Throughout her struggle, all the odds were against Ditta. She was a poor, Asian, Muslim woman. She had no institutional power or resources, and had had no formal schooling beyond the age of eight. She was from those segments of society that the state expects to be able to oppress without pushback. The Home Office dehumanised Ditta and her entire family, accusing them of every lie and scam imaginable, all in the name of tightening British borders. And yet, she persisted and she won.
Ditta’s struggle had implications well beyond the UK’s Asian community. Sands, who was imprisoned for his activities with the Irish Republican Army and who was on hunger strike until his death to protest the refusal of the British state to recognise Irish Republican detainees as political prisoners, described the connection people like him felt towards her fight in these words:
“In the face of brutality and Racism
e shall hold fast together. There is faith
Because you have us and we bleed with you.”
Ditta’s work also heavily influenced writer Tariq Mehmood. In 1981, amid a growing number of attacks on migrants and people of colour by the British far right, Mehmood was part of an anti-fascist group, which was preparing to resist a fascist march. He, along with 11 other members who became known as the Bradford 12, was arrested and charged with “terrorism”. Ditta took up their cause and supported them until their acquittal.

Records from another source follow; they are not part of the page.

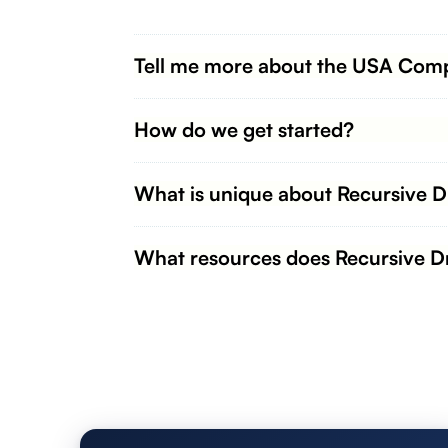
Tell me more about the USA Comp
How do we get started?
What is unique about Recursive 
What resources does Recursive Dr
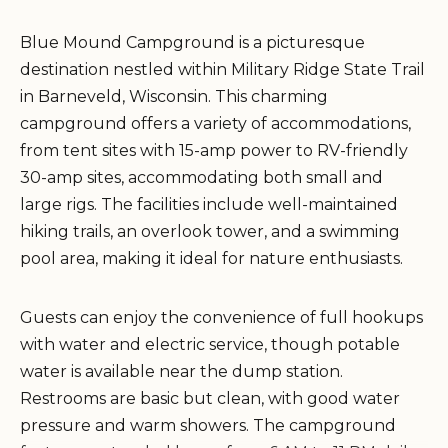
Blue Mound Campground is a picturesque
destination nestled within Military Ridge State Trail
in Barneveld, Wisconsin. This charming
campground offers a variety of accommodations,
from tent sites with 15-amp power to RV-friendly
30-amp sites, accommodating both small and
large rigs. The facilities include well-maintained
hiking trails, an overlook tower, and a swimming
pool area, making it ideal for nature enthusiasts.
Guests can enjoy the convenience of full hookups
with water and electric service, though potable
water is available near the dump station.
Restrooms are basic but clean, with good water
pressure and warm showers. The campground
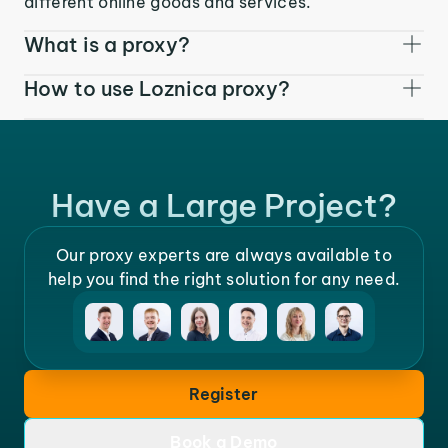
different online goods and services.
What is a proxy?
How to use Loznica proxy?
Have a Large Project?
Our proxy experts are always available to
help you find the right solution for any need.
Register
Book a Demo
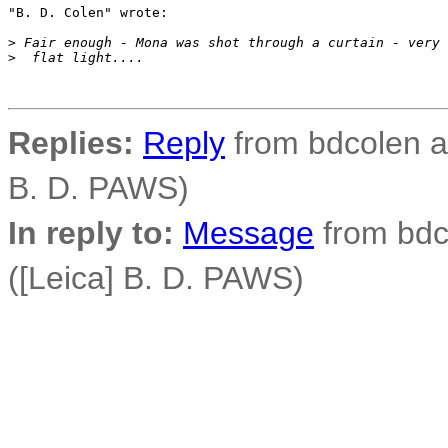
"B. D. Colen" wrote:

>
 Fair enough - Mona was shot through a curtain - very
>
  flat light....
Replies:
Reply
from bdcolen at
B. D. PAWS)
In reply to:
Message
from bdco
([Leica] B. D. PAWS)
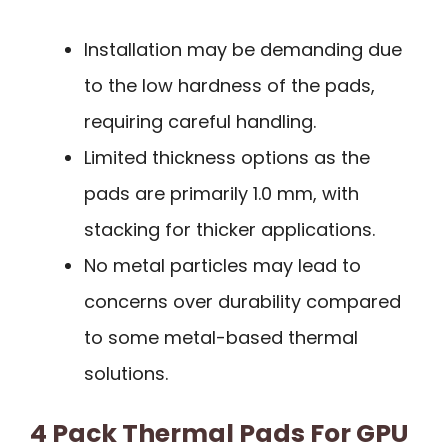
Installation may be demanding due
to the low hardness of the pads,
requiring careful handling.
Limited thickness options as the
pads are primarily 1.0 mm, with
stacking for thicker applications.
No metal particles may lead to
concerns over durability compared
to some metal-based thermal
solutions.
4 Pack Thermal Pads For GPU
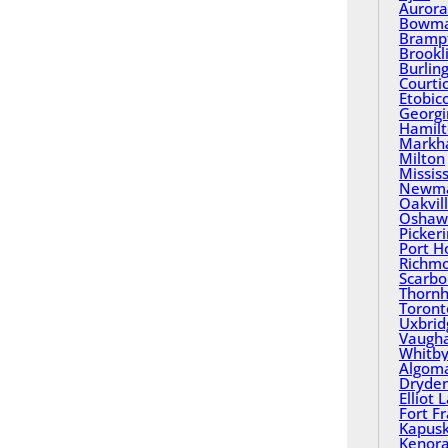
Aurora
Bowma
Bramp
Brookl
Burlin
Courti
Etobic
Georgi
Hamil
Mark
Milton
Missis
Newma
Oakvil
Oshaw
Picker
Port H
Richmo
Scarbo
Thornhi
Toront
Uxbrid
Vaugh
Whitb
Algom
Dryde
Elliot 
Fort F
Kapusk
Kenor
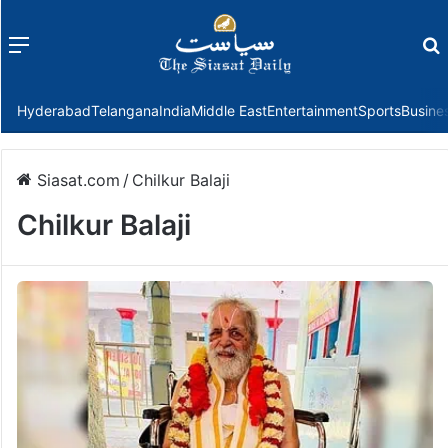
Menu
f
Hyderabad
Telangana
India
Middle East
Entertainment
Sports
Busine
Siasat.com
/
Chilkur Balaji
Chilkur Balaji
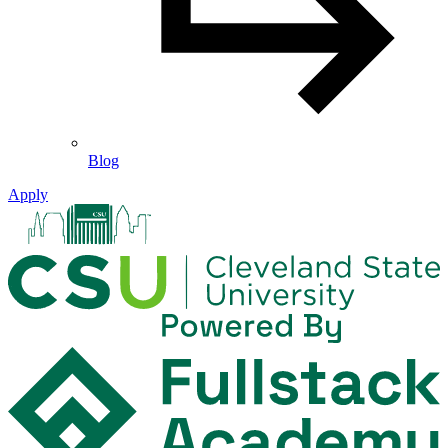
Blog
Apply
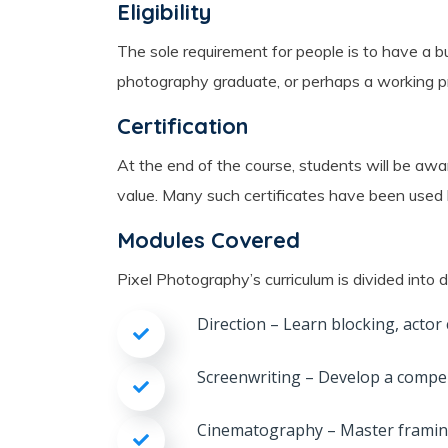
Eligibility
The sole requirement for people is to have a bu
photography graduate, or perhaps a working pro
Certification
At the end of the course, students will be awa
value. Many such certificates have been used b
Modules Covered
Pixel Photography’s curriculum is divided into 
Direction – Learn blocking, actor
Screenwriting – Develop a compell
Cinematography – Master framin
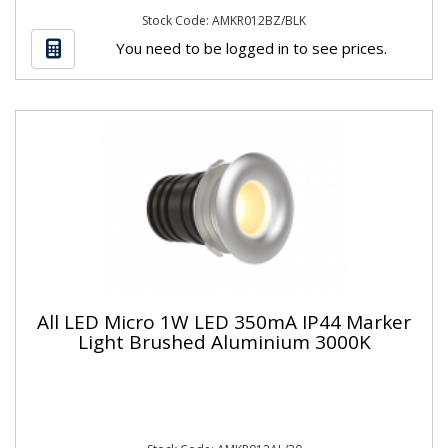
Stock Code: AMKR012BZ/BLK
You need to be logged in to see prices.
All LED Micro 1W LED 350mA IP44 Marker
Light Brushed Aluminium 3000K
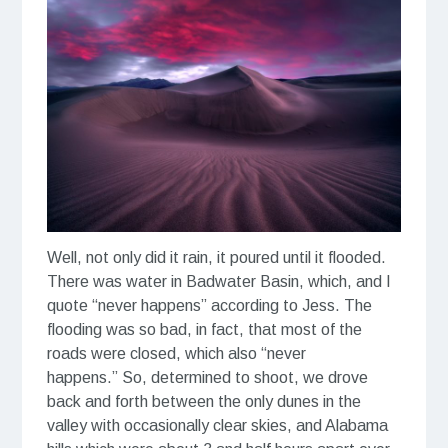
Well, not only did it rain, it poured until it flooded.
There was water in Badwater Basin, which, and I
quote “never happens” according to Jess. The
flooding was so bad, in fact, that most of the
roads were closed, which also “never
happens.” So, determined to shoot, we drove
back and forth between the only dunes in the
valley with occasionally clear skies, and Alabama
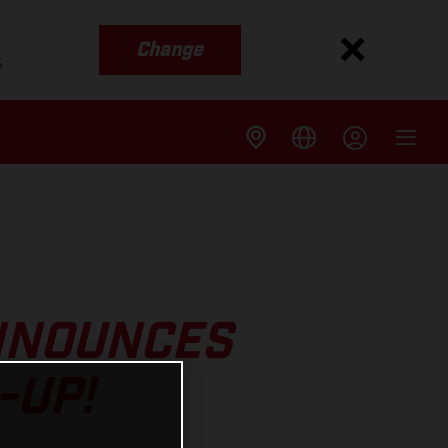
Change
s
NNOUNCES
-UP!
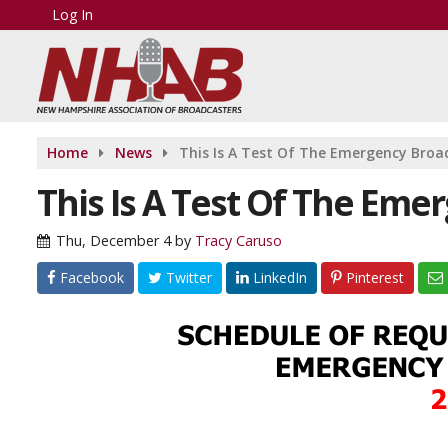
Log In
Home
News
This Is A Test Of The Emergency Bro
This Is A Test Of The Em
Thu, December 4
by
Tracy Caruso
Facebook
Twitter
LinkedIn
Pinterest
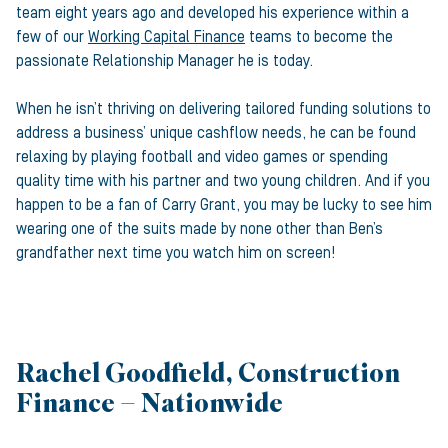
team eight years ago and developed his experience within a
few of our
Working Capital Finance
teams to become the
passionate Relationship Manager he is today.
When he isn’t thriving on delivering tailored funding solutions to
address a business’ unique cashflow needs, he can be found
relaxing by playing football and video games or spending
quality time with his partner and two young children. And if you
happen to be a fan of Carry Grant, you may be lucky to see him
wearing one of the suits made by none other than Ben’s
grandfather next time you watch him on screen!
Rachel Goodfield, Construction
Finance – Nationwide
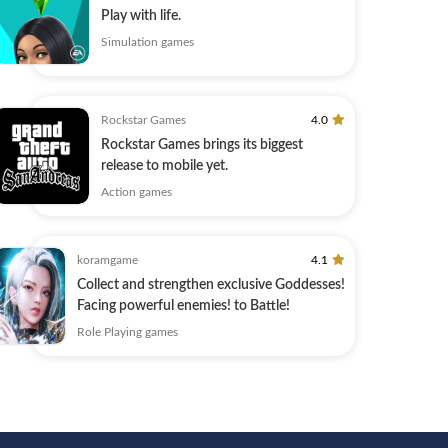
Play with life.
Simulation games
Rockstar Games
4.0
Rockstar Games brings its biggest
release to mobile yet.
Action games
koramgame
4.1
Collect and strengthen exclusive Goddesses!
Facing powerful enemies! to Battle!
Role Playing games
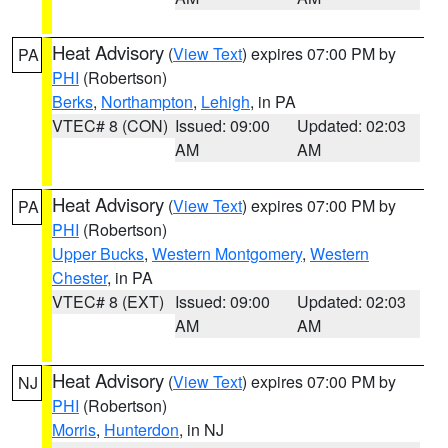
Heat Advisory
(
View Text
) expires 07:00 PM by
PA
PHI
(Robertson)
Berks
,
Northampton
,
Lehigh
, in PA
VTEC# 8 (CON)
Issued: 09:00
Updated: 02:03
AM
AM
Heat Advisory
(
View Text
) expires 07:00 PM by
PA
PHI
(Robertson)
Upper Bucks
,
Western Montgomery
,
Western
Chester
, in PA
VTEC# 8 (EXT)
Issued: 09:00
Updated: 02:03
AM
AM
Heat Advisory
(
View Text
) expires 07:00 PM by
NJ
PHI
(Robertson)
Morris
,
Hunterdon
, in NJ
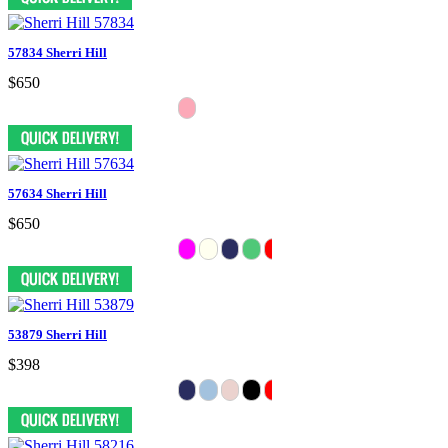
57834 Sherri Hill
$650
57634 Sherri Hill
$650
53879 Sherri Hill
$398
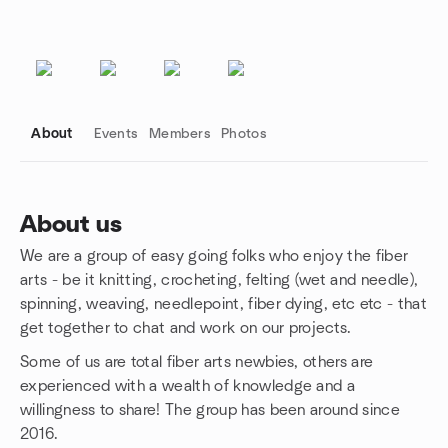
About
Events
Members
Photos
About us
We are a group of easy going folks who enjoy the fiber
Group links
arts - be it knitting, crocheting, felting (wet and needle),
spinning, weaving, needlepoint, fiber dying, etc etc - that
get together to chat and work on our projects.
Some of us are total fiber arts newbies, others are
experienced with a wealth of knowledge and a
willingness to share! The group has been around since
2016.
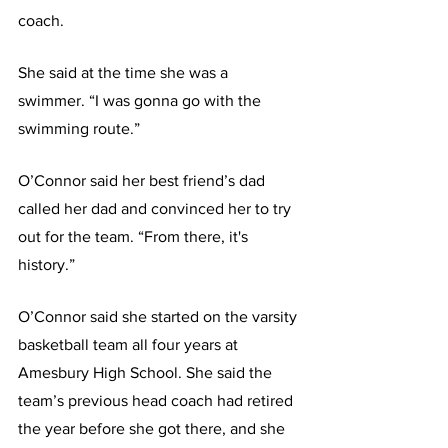
coach.
She said at the time she was a 
swimmer. “I was gonna go with the 
swimming route.”
O’Connor said her best friend’s dad 
called her dad and convinced her to try 
out for the team. “From there, it's 
history.”
O’Connor said she started on the varsity 
basketball team all four years at 
Amesbury High School. She said the 
team’s previous head coach had retired 
the year before she got there, and she 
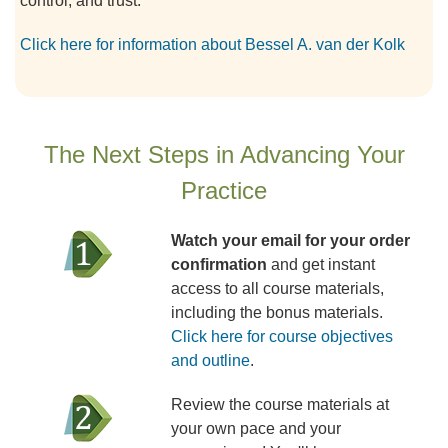
control, and trust.
Click here for information about Bessel A. van der Kolk
The Next Steps in Advancing Your
Practice
Watch your email for your order
confirmation
and get instant
access to all course materials,
including the bonus materials.
Click here for course objectives
and outline
.
Review the course materials at
your own pace and your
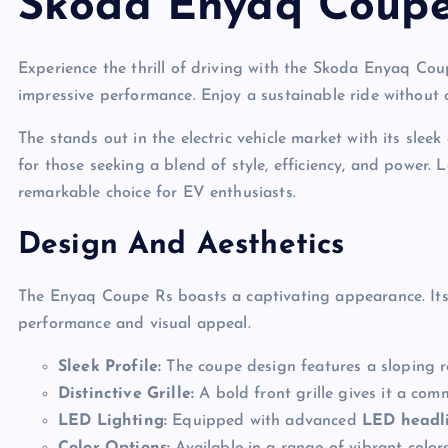
Skoda Enyaq Coupe
Experience the thrill of driving with the Skoda Enyaq Co
impressive performance. Enjoy a sustainable ride without
The stands out in the electric vehicle market with its sle
for those seeking a blend of style, efficiency, and power
remarkable choice for EV enthusiasts.
Design And Aesthetics
The Enyaq Coupe Rs boasts a captivating appearance. It
performance and visual appeal.
Sleek Profile:
The coupe design features a sloping roo
Distinctive Grille:
A bold front grille gives it a co
LED Lighting:
Equipped with advanced
LED headl
Color Options:
Available in a range of vibrant colors 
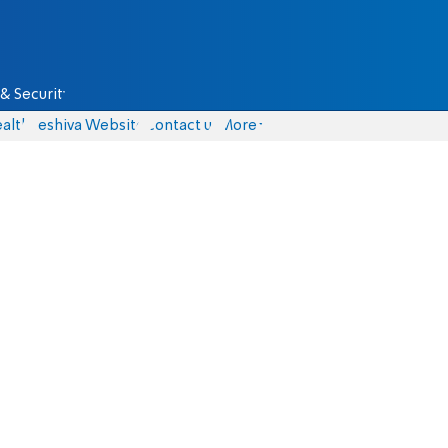
& Security
alth
Yeshiva Website
Contact us
More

“When all legal doors for justice are closed to you, what can you do, but protest against this injustice and turn to people for support. That is what Anwar did, and in the process, she was transformed from a small woman, to an undefeatable giant,” Mehmood told me. “She’s a giant whose commitment to anti-racist movements is truly unmatched and must be honoured”.
This is the essence of what Ditta represents for so many, and no doubt will continue to, as people read about her landmark case and exemplary campaign, against the xenophobic, racist border practices of the British state. In fact, it is now more important than ever to draw inspiration from Ditta’s fight.
Indeed, today, as we see the extension of the very laws that were introduced during the time that Ditta was seeking to bring her children over to the UK, we must reflect on what she achieved and why we must build the kind of broad coalition that she brought together, to fight on against anti-migrant policies and rhetoric.
As Ditta, herself, explained: “I’ll tell you what immigration controls mean – black children having X-rays at airports to prove their age. Black women given ‘virginity’ tests by immigration officials and every black person facing interrogation by customs.”
Ditta, unfortunately, also had to live with the lasting impact of the UK’s immigration system. The separation from her children, who had for so long been apart from their parents – the youngest was only three years old when Ditta left Pakistan – put a severe strain on their relationship. “I proved they were my kids to the government, to the immigration officers, to the whole world. But I could never prove to my three kids that I loved them,” Ditta said in sadness almost 20 years after her battle. That trauma never left her.